À maneira dos países com forte propensão revolucionária ou ‘progressista’, em Portugal é bastante plausível supor que, no passo seguinte, a sessão entre numa fase em que o adulto se descarta do esforço de neutralidade para vestir, com orgulho, a pele de ‘missionário da consciência cívica’. Passa a convencer pelo maniqueísmo ou, em bom rigor, a distorcer no pior sentido a riqueza e a diversidade das escolhas dos adolescentes. Para isso, a plateia é confrontada com um rol de argumentos ‘histórico-científicos’ imbatíveis.

Em linguagem maoísta, passada a primeira fase em que se deixaram ‘desabrochar cem flores’, entra-se no ‘grande salto em frente’ no qual o adulto comprova aos adolescentes que o primeiro conjunto é negativo (‘mau’) e o segundo positivo (‘bom’). A sessão termina em apoteose: a glorificação dos ‘Valores de Abril’.

Não é de admirar, por isso, que ao longo de muitos e muitos anos de frequência escolar os alunos que à partida se identificavam com a utopia oficial sejam os intelectualmente mais ativos. Porém, esse grupo pode ser residual comparativamente a uma maioria que habitualmente não se pronuncia porque, desde o pré-escolar à universidade, a escola demonstrou os erros das suas intuições ou seu elementar bom senso. Os que imaginam compensar essa frustração fora da escola sabem ser quase impossível ou até arriscado.

Numa sociedade que gere o pensamento desta forma, não é de admirar também que à medida que as crianças e adolescentes se tornam adultos o seu pensamento crítico tenda a limitar-se a certos estereótipos em prejuízo da qualidade da vida cívica. Assim se percebe por que razões certas sociedades pensam como pensam, bem como por que razões umas sociedades são mais férteis, equilibradas e viáveis do que outras.

Não menos, torna-se extraordinariamente difícil perceber e explicar o elementar.
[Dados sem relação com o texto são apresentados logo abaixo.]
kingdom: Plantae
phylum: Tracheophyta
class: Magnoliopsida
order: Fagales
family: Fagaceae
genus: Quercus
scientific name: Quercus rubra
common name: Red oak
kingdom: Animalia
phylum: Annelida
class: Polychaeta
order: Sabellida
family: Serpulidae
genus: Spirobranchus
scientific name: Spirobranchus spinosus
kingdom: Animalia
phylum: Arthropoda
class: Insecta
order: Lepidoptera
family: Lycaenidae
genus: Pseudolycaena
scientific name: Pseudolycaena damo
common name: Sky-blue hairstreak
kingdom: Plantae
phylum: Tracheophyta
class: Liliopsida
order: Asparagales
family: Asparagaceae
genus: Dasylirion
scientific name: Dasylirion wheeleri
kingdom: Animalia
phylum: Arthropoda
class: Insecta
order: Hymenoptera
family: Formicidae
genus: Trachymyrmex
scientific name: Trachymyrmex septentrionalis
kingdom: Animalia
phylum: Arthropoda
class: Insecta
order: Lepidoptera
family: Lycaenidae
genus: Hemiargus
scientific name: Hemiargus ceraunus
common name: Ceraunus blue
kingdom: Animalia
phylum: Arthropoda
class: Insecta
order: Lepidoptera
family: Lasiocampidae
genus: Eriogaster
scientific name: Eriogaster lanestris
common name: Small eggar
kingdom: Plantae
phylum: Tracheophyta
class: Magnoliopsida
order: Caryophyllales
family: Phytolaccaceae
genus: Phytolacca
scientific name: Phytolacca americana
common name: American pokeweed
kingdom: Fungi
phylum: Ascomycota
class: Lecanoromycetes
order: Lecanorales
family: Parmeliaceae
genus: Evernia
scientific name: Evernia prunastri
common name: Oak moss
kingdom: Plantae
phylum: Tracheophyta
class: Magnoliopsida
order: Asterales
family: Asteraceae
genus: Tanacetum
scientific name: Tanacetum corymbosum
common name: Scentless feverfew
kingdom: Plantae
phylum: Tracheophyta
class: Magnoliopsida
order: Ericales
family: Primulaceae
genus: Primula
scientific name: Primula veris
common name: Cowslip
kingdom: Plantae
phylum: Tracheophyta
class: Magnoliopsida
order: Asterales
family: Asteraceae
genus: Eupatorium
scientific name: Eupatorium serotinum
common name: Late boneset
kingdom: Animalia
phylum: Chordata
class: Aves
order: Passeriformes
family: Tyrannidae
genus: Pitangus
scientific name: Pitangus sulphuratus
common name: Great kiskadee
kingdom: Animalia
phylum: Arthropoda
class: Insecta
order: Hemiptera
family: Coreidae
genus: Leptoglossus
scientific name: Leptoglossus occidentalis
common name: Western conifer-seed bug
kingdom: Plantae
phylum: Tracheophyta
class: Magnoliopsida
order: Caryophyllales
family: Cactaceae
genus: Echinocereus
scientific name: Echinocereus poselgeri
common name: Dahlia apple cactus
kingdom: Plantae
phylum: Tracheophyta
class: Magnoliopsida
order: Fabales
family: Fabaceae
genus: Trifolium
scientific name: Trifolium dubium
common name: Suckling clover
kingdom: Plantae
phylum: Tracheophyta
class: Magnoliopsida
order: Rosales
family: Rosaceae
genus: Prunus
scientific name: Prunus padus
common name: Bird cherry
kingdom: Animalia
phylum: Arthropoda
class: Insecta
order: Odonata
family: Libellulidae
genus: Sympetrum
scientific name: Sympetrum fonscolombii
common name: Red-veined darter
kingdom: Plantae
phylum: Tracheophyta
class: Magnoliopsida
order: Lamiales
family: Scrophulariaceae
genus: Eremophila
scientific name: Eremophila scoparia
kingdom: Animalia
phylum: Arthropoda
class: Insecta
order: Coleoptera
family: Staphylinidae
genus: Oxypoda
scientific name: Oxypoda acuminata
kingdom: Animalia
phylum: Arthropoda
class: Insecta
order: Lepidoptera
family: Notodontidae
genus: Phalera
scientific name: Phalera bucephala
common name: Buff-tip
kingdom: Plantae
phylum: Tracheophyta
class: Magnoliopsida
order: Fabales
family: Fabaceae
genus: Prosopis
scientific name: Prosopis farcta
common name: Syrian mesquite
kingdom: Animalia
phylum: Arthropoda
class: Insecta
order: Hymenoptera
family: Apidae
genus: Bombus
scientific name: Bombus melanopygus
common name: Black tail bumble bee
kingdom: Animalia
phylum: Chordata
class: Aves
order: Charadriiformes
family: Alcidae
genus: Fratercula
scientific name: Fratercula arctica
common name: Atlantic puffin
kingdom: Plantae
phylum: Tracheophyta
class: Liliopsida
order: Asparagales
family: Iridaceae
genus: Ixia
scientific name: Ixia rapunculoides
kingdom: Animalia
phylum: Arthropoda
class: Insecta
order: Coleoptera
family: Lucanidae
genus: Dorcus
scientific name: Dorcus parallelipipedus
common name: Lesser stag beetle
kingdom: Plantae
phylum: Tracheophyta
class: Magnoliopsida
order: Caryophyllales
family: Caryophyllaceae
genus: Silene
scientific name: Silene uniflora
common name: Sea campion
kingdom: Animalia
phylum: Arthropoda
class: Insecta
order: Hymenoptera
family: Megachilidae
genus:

Por um lado, os obstáculos a uma regulação mais saudável da vida social não estão nos princípios ou valores referidos, antes naquilo que determinados regimes políticos fizeram, fazem ou poderão fazer a partir deles. Por outro lado, a melhor forma de nos livrarmos de regimes políticos perversos é a de resgatarmos deles valores ou princípios de regulação da vida social que o simples bom senso considera úteis no presente. Caso contrário, a pretexto de se condenarem regimes políticos ilegítimos, afundamos as sociedades no seu todo com eles.

Já agora, se a ditadura de Salazar valorizava os exames nacionais compete a um ‘verdadeiro democrata’ odiá-los para sempre. Será isto razoável?

Em suma, na relação dos portugueses com o seu passado residem os enigmas que explicam os bloqueios coletivos do presente.